La inteligencia artificial ya organiza agendas, redacta textos, analiza datos y toma decisiones en segundos. Pero mientras las máquinas aceleran, ¿qué ocurre con las personas?
Actualmente, herramientas basadas en inteligencia artificial pueden analizar variables como:
- Atención.
- Carga cognitiva.
- Patrones de toma de decisiones.
- Niveles de desempeño.
Su objetivo es identificar oportunidades de mejora y optimizar el rendimiento humano en tiempo real. Frente a estos nuevos comportamientos, la Organización Mundial de Salud alerta que el el 15% de la población mundial en edad laboral vive con algún trastorno mental.
El estrés sigue creciendo en el mundo laboral
La tecnología no elimina automáticamente los problemas emocionales. El World Economic Forum identifica habilidades como resiliencia, gestión emocional y pensamiento crítico como competencias esenciales para los entornos laborales del futuro.
La IA puede detectar señales de agotamiento
Uno de los beneficios más destacados es la prevención. La capacidad de análisis de la inteligencia artificial permite:
- Detectar fatiga mental.
- Anticipar señales de estrés.
- Ajustar cargas laborales.
- Personalizar ritmos de trabajo según perfiles cognitivos.
El riesgo de la hiperoptimización
No todo son ventajas.

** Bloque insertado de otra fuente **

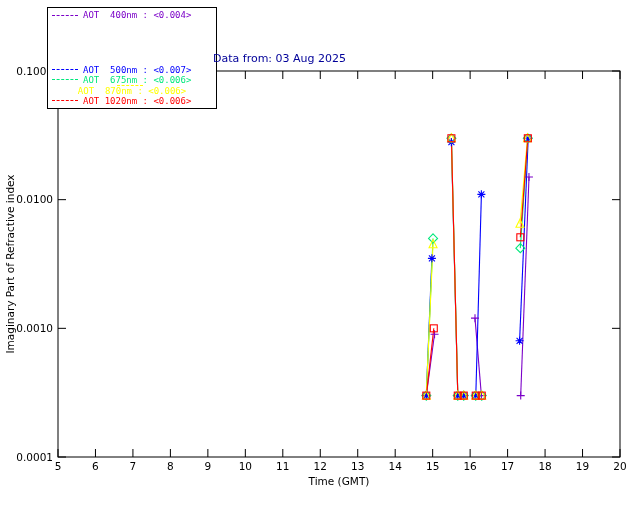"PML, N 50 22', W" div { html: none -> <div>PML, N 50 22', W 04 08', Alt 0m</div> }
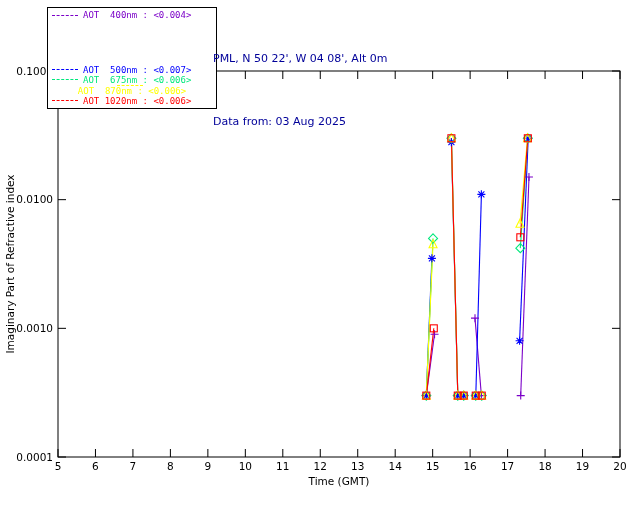"AOT 675nm : <0.006>" div.legend-row { font-weight: none -> bold }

Los expertos advierten que la búsqueda permanente del máximo rendimiento puede provocar:
- Presión constante.
- Menor autonomía.
- Dependencia tecnológica.
- Sobrecarga emocional.
La propia OMS ha alertado sobre la necesidad de proteger el bienestar de las personas frente al crecimiento acelerado de herramientas basadas en inteligencia artificial.
Cinco claves para usar la IA sin afectar la salud mental
Los expertos, como la médico Carla Cevallos, recomiendan:
Reducir la carga mental
Utilizar la IA para delegar tareas repetitivas y liberar tiempo para actividades que requieren creatividad y criterio humano.

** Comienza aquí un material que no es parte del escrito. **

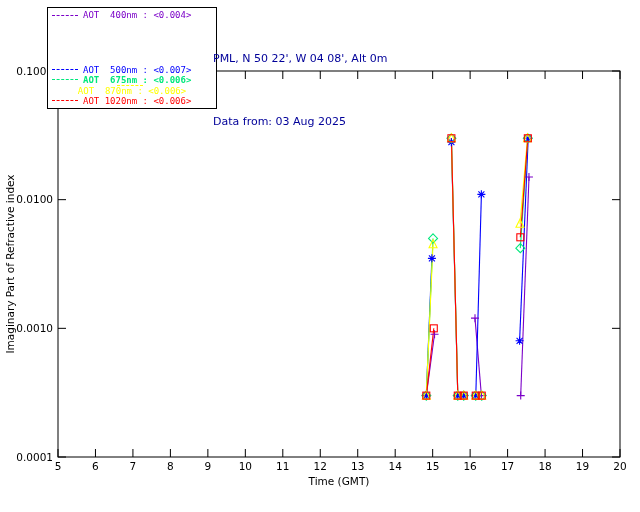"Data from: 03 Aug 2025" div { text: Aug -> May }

Detectar señales de estrés
Aprovechar la tecnología para identificar fatiga emocional antes de que afecte el bienestar.
Mantener el juicio humano
La IA debe apoyar decisiones, no reemplazar la capacidad crítica de las personas.
Establecer límites digitales
Evitar la dependencia constante de herramientas tecnológicas y controlar los tiempos de exposición.
Proteger la información personal
Especialmente cuando se trata de datos relacionados con la salud física o mental. La doctora Carla Cevallos resume el desafío actual:
La inteligencia artificial tiene el potencial de convertirse en un aliado estratégico para el bienestar, siempre que su uso esté centrado en la persona. El verdadero indicador de alto rendimiento no es hacer más, sino sostener la salud mental en el tiempo”.